Exact transcription of the data below is required, without the images.

Stored data Start Marker

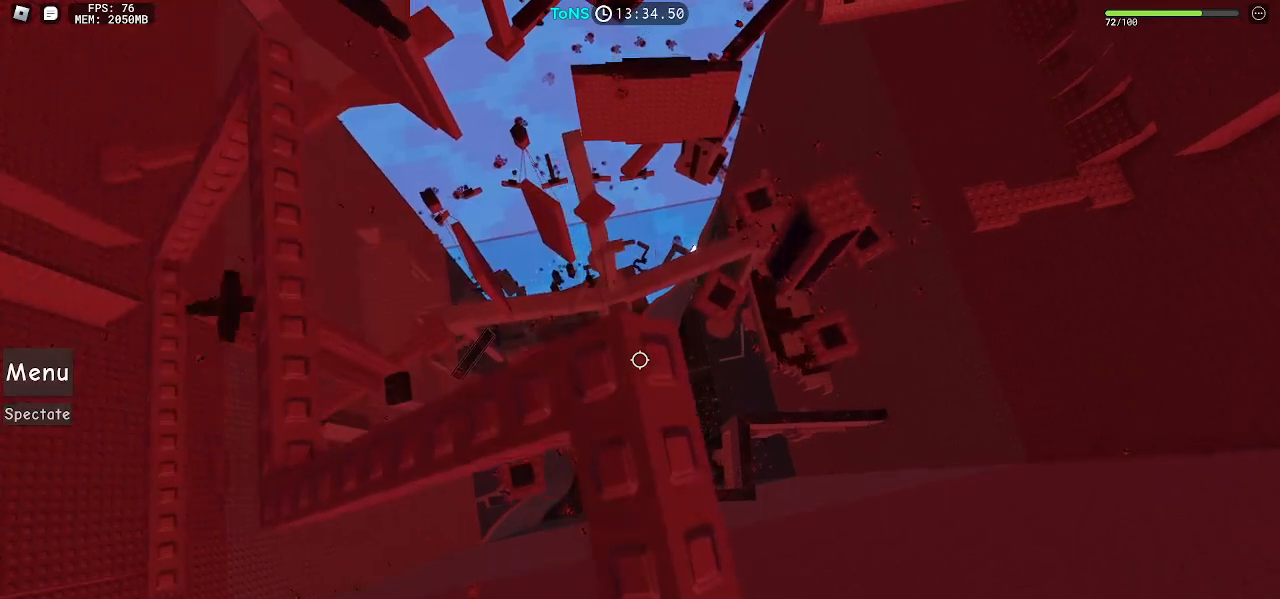
{"keys": [], "mouse": ["right"], "events": [[83, "w", "down"], [133, "w", "up"]]}
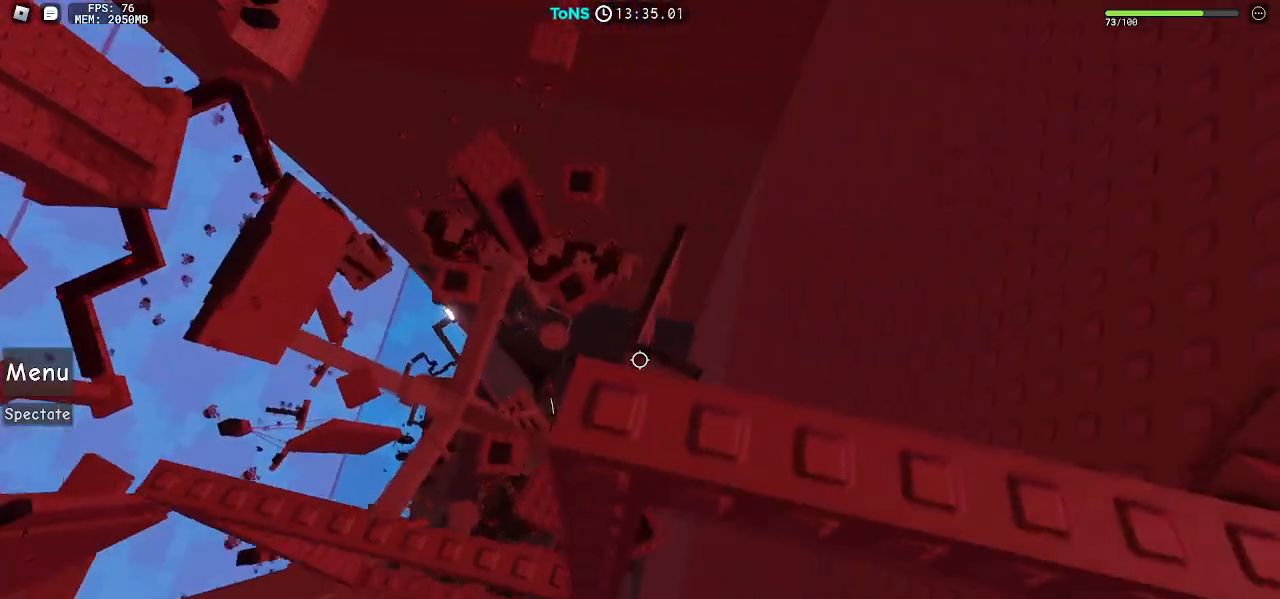
{"keys": [], "mouse": ["right"], "events": [[417, "w", "down"], [467, "w", "up"]]}
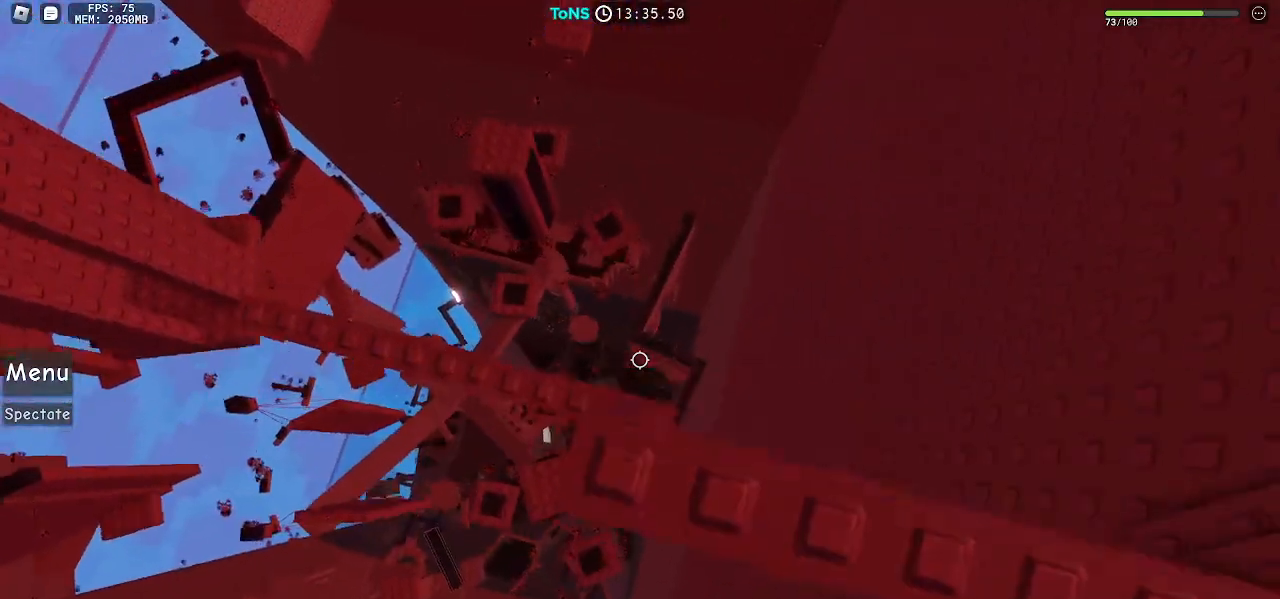
{"keys": ["w"], "mouse": ["right"], "events": [[400, "w", "down"]]}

Stored data End Marker

### Response below:
{"keys": [], "mouse": ["right"], "events": [[83, "w", "down"], [133, "w", "up"]]}
{"keys": [], "mouse": ["right"], "events": [[417, "w", "down"], [467, "w", "up"]]}
{"keys": ["w"], "mouse": ["right"], "events": [[400, "w", "down"]]}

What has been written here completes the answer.